番えたキノコ矢の狙いは、ぴたりと、ビスコの心臓へ合っている。
二人の瞳はずっと、お互いの姿を焼き付けようと見つめ合って、静謐の中で引き合い、星のように輝いた。
ビスコの教えた構えで弓を引き絞るミロの姿は、さながら神話の英雄のように美しく、悲壮で、雄々しかった。涙は止まらなくても、畏れはもう、ミロにはなかった。
「君、みたいに……。」
「……。」
「君みたいに、生きてみる。何度折れても、砕けても、立ち上がって笑って。そうやって生きてみる。それで精一杯やって、いつか……僕が引きちぎれて、粉々になって。魂だけに、なったら……」
「……。」
「君に、また、会える?」
「うん。」
「……。」
「また、会えるさ。」
一度だけ、まばたきをした。真珠のような涙が、するりと頰を伝って、顎から落ちていった。
(なにか、上手な言葉を……。)
(あたりさわりない言葉を、ずっと探してたけど。)
(ごめんね。)
(この気持ちを、ほかに、どう言ったらいいか、わからない。)
(愛してる。)
(ビスコ。)
(きみがいなくなっても、ずっときみを、愛してる……。)
『ばしゅん!』
ミロの放った矢は、風を切って、ドス、とビスコの心臓へ突き立った。ビスコは倒れそうになる身体を堪え、静かに、胸を射抜いた矢を見下ろした。

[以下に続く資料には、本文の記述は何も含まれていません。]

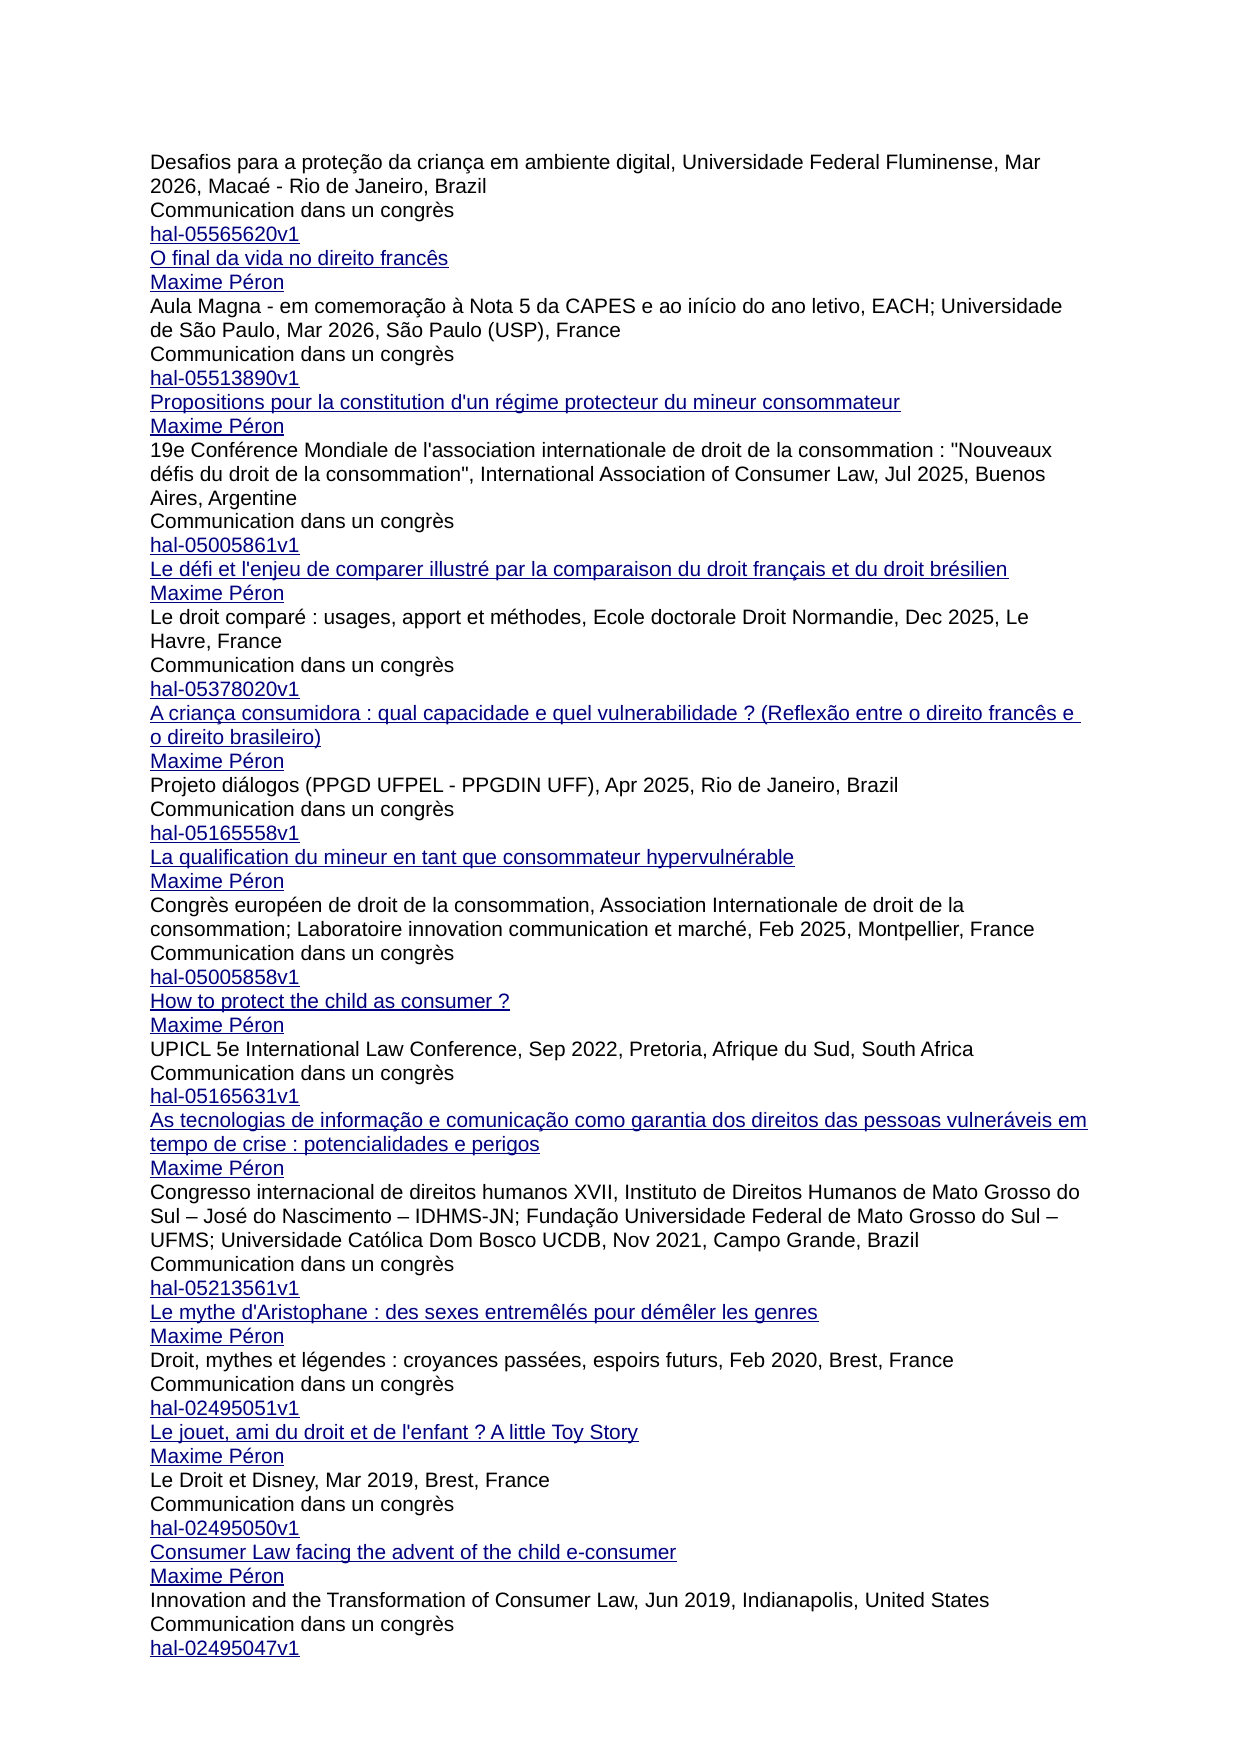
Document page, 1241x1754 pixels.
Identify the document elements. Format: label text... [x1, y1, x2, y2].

ぷつぷつと、自分の中に、キノコの菌糸が根を張り始めるのを感じる。
痛みはもうとっくに麻痺してしまっていて、自分の命を断つ相棒の矢の、その痛みを受けられないことは、ビスコにとっていささか残念ではあった。代わりに、何もかもをふわりと包み込むような、強烈な眠気のようなものがビスコを襲う。ビスコはなるべくなら、できる限り起きていたいと思ったけれど、視界が白く飛んだあたりで、とうとう眠気に身を委ねることにした。何か身体を燃え上がらせるような、菌糸が身体中に染み渡る感覚がビスコを包み込んで、そしてゆっくりと世界をオレンジ色に染めていった。